_Task requirements_
Reproduce the lines below without any change, from the first one through the line containing "scientific name: Spiraea lucida", with both of those lines included.

== Task material ==

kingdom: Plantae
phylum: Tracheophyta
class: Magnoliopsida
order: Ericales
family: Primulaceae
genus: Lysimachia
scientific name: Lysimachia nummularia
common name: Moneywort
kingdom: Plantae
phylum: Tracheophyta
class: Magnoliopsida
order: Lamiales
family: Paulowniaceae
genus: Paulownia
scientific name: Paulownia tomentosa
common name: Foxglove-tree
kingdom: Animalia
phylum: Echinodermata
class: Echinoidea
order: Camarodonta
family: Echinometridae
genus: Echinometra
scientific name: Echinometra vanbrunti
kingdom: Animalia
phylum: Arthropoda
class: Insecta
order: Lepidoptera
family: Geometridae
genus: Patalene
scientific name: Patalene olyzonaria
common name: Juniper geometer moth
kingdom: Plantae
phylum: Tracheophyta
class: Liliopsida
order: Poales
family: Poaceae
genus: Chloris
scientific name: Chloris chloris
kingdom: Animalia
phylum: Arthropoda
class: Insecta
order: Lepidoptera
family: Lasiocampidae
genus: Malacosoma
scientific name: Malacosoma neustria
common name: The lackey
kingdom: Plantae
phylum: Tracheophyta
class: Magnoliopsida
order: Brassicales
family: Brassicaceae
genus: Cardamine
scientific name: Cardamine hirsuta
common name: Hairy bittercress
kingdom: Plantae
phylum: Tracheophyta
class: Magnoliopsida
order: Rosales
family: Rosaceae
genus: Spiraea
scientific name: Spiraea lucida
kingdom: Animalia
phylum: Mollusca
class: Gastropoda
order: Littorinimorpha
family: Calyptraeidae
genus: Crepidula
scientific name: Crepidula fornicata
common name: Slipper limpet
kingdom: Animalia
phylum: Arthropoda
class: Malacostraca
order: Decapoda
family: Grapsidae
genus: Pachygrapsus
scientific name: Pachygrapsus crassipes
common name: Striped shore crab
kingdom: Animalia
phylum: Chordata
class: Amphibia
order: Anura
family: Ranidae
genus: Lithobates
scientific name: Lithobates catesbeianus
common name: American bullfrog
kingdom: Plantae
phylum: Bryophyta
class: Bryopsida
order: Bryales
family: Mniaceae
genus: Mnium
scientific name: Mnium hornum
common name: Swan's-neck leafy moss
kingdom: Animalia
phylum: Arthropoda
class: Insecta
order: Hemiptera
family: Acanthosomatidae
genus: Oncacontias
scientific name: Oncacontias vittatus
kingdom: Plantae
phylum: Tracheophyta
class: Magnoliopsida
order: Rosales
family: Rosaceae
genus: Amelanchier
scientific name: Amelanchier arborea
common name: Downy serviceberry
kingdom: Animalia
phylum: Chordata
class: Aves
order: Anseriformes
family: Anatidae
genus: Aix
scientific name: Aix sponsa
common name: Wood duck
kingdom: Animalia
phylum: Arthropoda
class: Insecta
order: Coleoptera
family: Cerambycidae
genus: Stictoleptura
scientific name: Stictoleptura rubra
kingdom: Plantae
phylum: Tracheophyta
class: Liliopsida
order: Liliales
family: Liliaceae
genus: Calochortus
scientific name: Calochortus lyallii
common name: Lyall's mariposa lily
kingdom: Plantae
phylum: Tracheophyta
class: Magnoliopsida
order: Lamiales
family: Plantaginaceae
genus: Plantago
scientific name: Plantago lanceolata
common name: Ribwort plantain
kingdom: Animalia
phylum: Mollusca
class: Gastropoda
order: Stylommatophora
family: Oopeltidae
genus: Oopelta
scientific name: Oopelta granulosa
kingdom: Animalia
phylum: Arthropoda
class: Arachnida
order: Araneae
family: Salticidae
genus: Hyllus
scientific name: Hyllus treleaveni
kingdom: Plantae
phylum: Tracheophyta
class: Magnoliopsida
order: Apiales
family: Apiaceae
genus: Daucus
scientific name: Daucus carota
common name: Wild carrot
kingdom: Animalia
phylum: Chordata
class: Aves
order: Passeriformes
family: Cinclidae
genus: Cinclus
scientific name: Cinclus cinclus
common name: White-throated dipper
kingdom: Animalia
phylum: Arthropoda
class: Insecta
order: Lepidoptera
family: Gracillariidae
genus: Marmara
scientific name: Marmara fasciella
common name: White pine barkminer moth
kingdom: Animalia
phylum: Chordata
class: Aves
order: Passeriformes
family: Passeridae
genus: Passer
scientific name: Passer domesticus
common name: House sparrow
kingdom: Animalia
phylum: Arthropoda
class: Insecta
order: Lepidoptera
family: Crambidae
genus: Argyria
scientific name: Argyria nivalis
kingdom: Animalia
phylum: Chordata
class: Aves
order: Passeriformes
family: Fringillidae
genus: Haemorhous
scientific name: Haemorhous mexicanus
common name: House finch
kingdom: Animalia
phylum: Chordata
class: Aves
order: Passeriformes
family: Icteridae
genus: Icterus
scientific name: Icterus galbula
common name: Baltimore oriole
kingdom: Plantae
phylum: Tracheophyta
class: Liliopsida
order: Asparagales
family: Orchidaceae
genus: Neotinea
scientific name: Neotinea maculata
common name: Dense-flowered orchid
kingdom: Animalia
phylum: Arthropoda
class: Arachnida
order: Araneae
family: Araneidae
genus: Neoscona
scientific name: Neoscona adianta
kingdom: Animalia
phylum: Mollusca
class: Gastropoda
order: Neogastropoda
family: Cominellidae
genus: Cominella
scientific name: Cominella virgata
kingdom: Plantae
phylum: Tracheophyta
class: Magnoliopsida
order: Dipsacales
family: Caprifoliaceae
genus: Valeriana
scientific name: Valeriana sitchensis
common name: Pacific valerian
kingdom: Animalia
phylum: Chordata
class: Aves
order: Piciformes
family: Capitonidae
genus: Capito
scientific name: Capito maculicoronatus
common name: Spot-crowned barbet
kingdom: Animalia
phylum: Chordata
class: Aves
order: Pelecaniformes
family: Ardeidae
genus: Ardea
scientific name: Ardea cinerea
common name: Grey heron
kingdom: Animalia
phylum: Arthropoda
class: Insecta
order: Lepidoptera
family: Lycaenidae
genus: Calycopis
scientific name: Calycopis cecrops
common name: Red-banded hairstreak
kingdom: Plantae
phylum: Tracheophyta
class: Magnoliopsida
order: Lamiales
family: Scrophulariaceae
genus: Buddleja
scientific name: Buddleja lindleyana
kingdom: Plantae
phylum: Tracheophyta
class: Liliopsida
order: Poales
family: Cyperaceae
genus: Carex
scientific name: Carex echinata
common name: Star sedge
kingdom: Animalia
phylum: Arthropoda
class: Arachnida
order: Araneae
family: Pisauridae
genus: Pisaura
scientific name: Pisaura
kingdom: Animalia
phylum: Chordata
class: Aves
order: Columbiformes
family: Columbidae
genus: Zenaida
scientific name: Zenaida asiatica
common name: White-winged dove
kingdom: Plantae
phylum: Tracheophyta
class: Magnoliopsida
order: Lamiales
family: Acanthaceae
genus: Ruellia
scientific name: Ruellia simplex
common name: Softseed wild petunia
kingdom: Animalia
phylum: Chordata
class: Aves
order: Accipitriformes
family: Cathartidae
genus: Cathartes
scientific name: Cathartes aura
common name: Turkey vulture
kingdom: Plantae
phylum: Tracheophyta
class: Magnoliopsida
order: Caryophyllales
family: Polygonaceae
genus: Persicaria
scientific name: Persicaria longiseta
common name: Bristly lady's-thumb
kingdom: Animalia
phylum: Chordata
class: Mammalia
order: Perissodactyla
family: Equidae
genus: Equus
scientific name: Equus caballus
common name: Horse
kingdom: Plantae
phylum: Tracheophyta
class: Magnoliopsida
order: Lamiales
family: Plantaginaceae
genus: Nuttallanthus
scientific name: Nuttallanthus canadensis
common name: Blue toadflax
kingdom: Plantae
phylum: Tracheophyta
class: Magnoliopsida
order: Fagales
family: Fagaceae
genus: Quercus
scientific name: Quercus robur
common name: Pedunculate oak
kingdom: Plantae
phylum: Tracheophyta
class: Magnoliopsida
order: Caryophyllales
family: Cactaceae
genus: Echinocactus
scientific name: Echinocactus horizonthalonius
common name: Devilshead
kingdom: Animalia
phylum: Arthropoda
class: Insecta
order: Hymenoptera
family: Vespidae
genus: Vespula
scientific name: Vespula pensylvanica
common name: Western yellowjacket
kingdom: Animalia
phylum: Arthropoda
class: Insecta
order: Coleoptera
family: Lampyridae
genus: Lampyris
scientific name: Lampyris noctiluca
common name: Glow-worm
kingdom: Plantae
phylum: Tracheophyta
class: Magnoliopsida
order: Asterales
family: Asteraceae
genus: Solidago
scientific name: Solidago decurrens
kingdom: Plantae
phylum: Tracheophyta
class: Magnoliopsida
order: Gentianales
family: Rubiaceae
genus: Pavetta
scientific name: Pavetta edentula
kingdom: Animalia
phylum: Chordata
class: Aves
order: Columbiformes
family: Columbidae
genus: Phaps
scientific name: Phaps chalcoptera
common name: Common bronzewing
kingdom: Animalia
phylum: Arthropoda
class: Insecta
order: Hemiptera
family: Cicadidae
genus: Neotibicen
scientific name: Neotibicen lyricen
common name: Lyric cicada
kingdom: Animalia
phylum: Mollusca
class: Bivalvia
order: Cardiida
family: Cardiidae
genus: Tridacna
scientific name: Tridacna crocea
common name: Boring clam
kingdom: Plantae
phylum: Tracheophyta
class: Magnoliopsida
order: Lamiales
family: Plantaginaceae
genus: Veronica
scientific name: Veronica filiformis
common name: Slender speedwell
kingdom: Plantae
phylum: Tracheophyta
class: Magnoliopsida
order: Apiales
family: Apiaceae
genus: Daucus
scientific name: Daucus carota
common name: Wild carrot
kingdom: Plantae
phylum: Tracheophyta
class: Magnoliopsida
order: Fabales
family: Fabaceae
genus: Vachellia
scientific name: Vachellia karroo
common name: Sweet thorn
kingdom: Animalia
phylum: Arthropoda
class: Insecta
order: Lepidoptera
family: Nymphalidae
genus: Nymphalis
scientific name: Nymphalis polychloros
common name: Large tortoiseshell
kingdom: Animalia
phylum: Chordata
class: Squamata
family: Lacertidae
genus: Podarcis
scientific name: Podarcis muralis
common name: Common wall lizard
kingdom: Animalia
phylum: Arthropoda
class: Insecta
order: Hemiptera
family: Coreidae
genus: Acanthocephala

===

_Result of the exercise_
kingdom: Plantae
phylum: Tracheophyta
class: Magnoliopsida
order: Ericales
family: Primulaceae
genus: Lysimachia
scientific name: Lysimachia nummularia
common name: Moneywort
kingdom: Plantae
phylum: Tracheophyta
class: Magnoliopsida
order: Lamiales
family: Paulowniaceae
genus: Paulownia
scientific name: Paulownia tomentosa
common name: Foxglove-tree
kingdom: Animalia
phylum: Echinodermata
class: Echinoidea
order: Camarodonta
family: Echinometridae
genus: Echinometra
scientific name: Echinometra vanbrunti
kingdom: Animalia
phylum: Arthropoda
class: Insecta
order: Lepidoptera
family: Geometridae
genus: Patalene
scientific name: Patalene olyzonaria
common name: Juniper geometer moth
kingdom: Plantae
phylum: Tracheophyta
class: Liliopsida
order: Poales
family: Poaceae
genus: Chloris
scientific name: Chloris chloris
kingdom: Animalia
phylum: Arthropoda
class: Insecta
order: Lepidoptera
family: Lasiocampidae
genus: Malacosoma
scientific name: Malacosoma neustria
common name: The lackey
kingdom: Plantae
phylum: Tracheophyta
class: Magnoliopsida
order: Brassicales
family: Brassicaceae
genus: Cardamine
scientific name: Cardamine hirsuta
common name: Hairy bittercress
kingdom: Plantae
phylum: Tracheophyta
class: Magnoliopsida
order: Rosales
family: Rosaceae
genus: Spiraea
scientific name: Spiraea lucida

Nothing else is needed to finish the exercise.